Les salaires des employés de charbonnages varient beaucoup selon qu’il s’agit d’une mine d’Etat ou privée, d’un emploi de surface ou de fond de mine. Dans les mines d’Etat, le mineur de fond reçoit généralement de 1.200 à 2.000 hryvnias par mois (de 160 à 190 euros, un montant qui varie selon la production), mais les travailleurs de surface touchent à peine 350 ou 400 hryvnias (56 ou 64 euros). Le salaire d’un mineur de fond peut être beaucoup plus élevé (jusque 4.000 ou 5.000 hryvnias – 648 ou 810 euros) dans une mine privatisée où l’employeur est sérieux. Rares sont cependant ceux qui gagnent des salaires aussi intéressants. « Ici, même si tu travailles très dur, tu n’atteins presque jamais un salaire décent », déclarent les syndicalistes de la région de Donetsk.

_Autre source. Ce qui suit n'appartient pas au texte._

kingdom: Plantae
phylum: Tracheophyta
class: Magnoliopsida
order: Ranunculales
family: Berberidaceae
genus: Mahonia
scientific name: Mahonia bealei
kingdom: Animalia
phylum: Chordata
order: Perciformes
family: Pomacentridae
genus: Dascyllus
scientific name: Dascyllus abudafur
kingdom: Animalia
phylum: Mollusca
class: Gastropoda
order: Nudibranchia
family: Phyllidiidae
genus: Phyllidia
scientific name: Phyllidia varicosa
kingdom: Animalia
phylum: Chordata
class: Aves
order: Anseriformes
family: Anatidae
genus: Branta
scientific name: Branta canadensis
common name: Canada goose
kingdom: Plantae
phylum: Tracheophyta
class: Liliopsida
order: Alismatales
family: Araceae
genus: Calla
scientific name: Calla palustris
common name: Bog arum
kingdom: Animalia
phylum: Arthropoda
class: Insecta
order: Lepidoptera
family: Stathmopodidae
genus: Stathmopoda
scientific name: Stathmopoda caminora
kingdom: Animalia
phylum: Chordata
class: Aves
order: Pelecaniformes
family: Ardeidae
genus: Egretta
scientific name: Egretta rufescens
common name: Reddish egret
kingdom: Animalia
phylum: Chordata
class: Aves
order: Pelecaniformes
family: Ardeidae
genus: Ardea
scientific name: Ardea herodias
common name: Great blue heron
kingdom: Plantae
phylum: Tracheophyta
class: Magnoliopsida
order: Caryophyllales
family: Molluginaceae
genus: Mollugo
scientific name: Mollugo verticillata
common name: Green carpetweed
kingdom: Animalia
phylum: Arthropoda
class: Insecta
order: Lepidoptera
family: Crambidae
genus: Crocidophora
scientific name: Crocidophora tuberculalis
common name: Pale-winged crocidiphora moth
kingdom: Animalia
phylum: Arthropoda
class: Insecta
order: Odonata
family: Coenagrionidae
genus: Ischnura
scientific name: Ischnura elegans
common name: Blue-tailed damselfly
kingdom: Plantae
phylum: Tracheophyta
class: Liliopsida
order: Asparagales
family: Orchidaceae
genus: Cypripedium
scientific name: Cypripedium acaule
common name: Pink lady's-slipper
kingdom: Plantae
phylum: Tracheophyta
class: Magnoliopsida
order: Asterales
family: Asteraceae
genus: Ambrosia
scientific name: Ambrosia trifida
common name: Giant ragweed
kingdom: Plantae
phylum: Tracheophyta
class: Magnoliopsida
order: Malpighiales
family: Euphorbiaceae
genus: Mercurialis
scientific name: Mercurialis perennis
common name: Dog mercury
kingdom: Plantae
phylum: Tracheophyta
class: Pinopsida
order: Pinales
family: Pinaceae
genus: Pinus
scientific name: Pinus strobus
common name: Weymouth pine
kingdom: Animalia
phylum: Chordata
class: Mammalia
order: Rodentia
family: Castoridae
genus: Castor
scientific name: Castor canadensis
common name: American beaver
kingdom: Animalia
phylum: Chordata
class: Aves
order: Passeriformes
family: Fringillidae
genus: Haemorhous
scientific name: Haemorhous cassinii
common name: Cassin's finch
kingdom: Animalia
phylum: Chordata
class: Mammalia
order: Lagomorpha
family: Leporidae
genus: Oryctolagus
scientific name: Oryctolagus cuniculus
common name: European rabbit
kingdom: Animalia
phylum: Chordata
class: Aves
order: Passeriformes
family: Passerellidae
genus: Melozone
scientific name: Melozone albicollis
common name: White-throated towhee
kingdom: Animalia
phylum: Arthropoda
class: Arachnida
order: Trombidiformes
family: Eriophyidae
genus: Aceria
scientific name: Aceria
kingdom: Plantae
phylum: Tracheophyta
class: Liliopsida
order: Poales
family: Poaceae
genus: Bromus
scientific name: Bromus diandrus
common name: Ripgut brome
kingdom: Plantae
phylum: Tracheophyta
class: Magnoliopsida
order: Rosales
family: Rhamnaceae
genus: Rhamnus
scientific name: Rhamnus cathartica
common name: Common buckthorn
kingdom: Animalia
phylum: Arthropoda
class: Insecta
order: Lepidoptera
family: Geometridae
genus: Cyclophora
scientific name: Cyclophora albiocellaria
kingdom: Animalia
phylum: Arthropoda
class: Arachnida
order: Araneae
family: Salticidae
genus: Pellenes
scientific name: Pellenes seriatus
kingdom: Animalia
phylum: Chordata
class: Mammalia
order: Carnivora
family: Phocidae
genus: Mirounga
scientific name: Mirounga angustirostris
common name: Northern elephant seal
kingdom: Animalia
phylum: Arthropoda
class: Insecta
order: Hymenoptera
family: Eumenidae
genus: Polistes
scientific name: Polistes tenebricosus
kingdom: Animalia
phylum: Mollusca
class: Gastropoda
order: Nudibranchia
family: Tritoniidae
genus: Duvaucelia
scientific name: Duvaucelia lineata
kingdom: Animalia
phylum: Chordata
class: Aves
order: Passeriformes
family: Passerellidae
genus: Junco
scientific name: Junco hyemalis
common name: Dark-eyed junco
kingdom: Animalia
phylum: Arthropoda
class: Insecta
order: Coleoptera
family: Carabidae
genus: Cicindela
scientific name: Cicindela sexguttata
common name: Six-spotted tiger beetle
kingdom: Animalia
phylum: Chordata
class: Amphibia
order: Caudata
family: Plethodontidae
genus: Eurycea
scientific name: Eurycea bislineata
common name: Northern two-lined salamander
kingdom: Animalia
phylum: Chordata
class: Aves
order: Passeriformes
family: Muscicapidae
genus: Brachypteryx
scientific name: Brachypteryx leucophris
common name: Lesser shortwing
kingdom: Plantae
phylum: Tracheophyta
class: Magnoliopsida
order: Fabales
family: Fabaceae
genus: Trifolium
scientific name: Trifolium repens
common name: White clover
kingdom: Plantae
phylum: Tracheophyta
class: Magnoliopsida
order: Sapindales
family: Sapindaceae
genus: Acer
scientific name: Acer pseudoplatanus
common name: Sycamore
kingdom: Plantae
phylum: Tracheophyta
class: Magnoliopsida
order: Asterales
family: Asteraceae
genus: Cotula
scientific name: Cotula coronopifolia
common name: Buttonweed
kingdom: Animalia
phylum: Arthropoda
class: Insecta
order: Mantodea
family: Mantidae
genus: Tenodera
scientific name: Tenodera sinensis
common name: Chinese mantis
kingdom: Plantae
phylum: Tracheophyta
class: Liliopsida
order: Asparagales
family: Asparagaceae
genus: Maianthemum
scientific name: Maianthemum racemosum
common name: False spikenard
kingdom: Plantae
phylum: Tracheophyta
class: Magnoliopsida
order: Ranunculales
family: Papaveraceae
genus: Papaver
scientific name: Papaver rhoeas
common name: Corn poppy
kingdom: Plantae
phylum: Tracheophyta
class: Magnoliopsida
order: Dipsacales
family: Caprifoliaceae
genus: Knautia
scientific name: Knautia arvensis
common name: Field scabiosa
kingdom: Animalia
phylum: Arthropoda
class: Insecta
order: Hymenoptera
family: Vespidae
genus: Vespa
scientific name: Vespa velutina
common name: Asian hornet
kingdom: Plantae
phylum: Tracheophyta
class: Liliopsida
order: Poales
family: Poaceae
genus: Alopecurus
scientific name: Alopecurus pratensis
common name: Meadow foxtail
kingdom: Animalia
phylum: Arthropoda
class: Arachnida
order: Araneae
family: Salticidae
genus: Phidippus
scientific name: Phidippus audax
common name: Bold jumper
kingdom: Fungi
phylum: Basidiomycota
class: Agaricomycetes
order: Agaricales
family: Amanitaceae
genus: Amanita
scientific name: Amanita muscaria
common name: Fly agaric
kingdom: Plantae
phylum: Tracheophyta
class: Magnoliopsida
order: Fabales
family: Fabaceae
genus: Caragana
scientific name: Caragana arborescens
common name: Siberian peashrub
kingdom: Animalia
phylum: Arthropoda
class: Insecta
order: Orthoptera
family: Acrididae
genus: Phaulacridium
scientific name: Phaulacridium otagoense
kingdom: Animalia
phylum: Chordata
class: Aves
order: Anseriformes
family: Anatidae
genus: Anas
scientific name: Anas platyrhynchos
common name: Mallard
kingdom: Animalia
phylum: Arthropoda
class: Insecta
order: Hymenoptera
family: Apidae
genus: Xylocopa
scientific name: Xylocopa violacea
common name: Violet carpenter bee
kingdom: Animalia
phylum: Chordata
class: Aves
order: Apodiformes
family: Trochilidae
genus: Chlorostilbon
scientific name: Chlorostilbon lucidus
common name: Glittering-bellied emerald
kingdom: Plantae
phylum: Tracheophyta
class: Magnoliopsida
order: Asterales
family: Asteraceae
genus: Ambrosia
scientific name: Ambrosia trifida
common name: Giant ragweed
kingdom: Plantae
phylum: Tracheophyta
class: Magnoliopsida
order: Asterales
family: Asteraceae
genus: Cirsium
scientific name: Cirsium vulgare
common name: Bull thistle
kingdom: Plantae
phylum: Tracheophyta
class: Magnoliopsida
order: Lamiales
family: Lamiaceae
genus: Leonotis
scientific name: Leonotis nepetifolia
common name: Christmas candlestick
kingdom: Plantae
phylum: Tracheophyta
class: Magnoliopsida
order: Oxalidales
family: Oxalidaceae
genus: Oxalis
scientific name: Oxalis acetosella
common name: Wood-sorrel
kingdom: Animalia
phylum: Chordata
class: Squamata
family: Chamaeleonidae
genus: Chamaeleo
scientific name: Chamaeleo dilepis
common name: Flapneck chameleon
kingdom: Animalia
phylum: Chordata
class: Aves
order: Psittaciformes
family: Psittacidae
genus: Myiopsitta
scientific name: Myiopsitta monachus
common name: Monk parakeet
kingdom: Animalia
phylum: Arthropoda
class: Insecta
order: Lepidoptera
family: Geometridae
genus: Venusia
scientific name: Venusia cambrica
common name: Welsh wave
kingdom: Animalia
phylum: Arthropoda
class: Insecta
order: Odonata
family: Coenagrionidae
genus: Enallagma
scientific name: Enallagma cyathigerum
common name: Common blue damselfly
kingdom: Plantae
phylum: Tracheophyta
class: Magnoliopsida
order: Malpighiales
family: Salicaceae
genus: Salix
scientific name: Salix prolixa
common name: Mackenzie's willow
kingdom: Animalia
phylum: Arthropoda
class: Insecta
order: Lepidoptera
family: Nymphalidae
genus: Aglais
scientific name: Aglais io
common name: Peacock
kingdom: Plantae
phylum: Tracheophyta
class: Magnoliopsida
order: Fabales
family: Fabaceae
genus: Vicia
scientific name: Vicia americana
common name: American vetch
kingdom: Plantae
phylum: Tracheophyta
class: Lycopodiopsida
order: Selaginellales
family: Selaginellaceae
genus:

Il faut en effet un revenu d’au moins 250-300 euros par mois pour assurer une vie décente à un couple avec un enfant à charge.
Des mineurs pensionnés contraints de continuer à travailler
Ces salaires n’attirent plus grand nombre dans les mines ukrainiennes, d’autant qu’ils ont souvent été payés en retard. La moyenne d’âge de la main-d’œuvre ne cesse d’augmenter car de moins en moins de jeunes sont prêts à suer et risquer leur vie au fond des mines pour de telles rémunérations. L’un des avantages substantiels du métier de mineur de fond, qui est de pouvoir prendre sa pension après vingt ans de travail, ne représente plus grand-chose à l’heure actuelle : les pensions sont si petites comparées au coût de la vie que beaucoup de mineurs choisissent de poursuivre leur activité professionnelle après vingt ans « de fond ». « J’ai 70 ans mais je dois continuer à travailler car j’ai une petite-fille de 17 ans à ma charge, explique Panteley, un électricien qui a travaillé durant 46 ans sous le sol dans une mine de Dzerzhinsk. Ma pension n’est que de 780 hryvnias (126 euros) par mois, j’y ajoute les 700 grivnas de mon salaire, mais ça suffit à peine pour vivre ».
Beaucoup de mines d’Etat ont de la peine à trouver les travailleurs nécessaires à leur fonctionnement en raison des salaires trop bas et de la concurrence des mines illégales. « Normalement, je ne travaille qu’entre 20 et 23 jours par mois, mais comme il n’y a pas assez de mineurs, on me demande souvent de travailler aussi les jours fériés, explique ainsi Roman, 46 ans, un mineur de fond de Makiivka. Je suis en charge de la maintenance de l’équipement électrique. Les conditions de travail sont très difficiles sous le sol : la température est de 37°, l’humidité de 100%. J’ai pourtant choisi d’abandonner mon métier d’enseignant à l’âge de 34 ans car le salaire de mineur est le double de celui d’enseignant et j’avais deux fils à élever. Mon épouse est encore enseignante à l’heure actuelle, son salaire n’est que de 500 hryvnias (80 euros) alors que j’en gagne 1.200 (194 euros). Toute ma famille a travaillé dans les mines, c’était un travail valorisant par le passé. Maintenant, ni le métier d’enseignant ni celui de mineur ne sont valorisants ».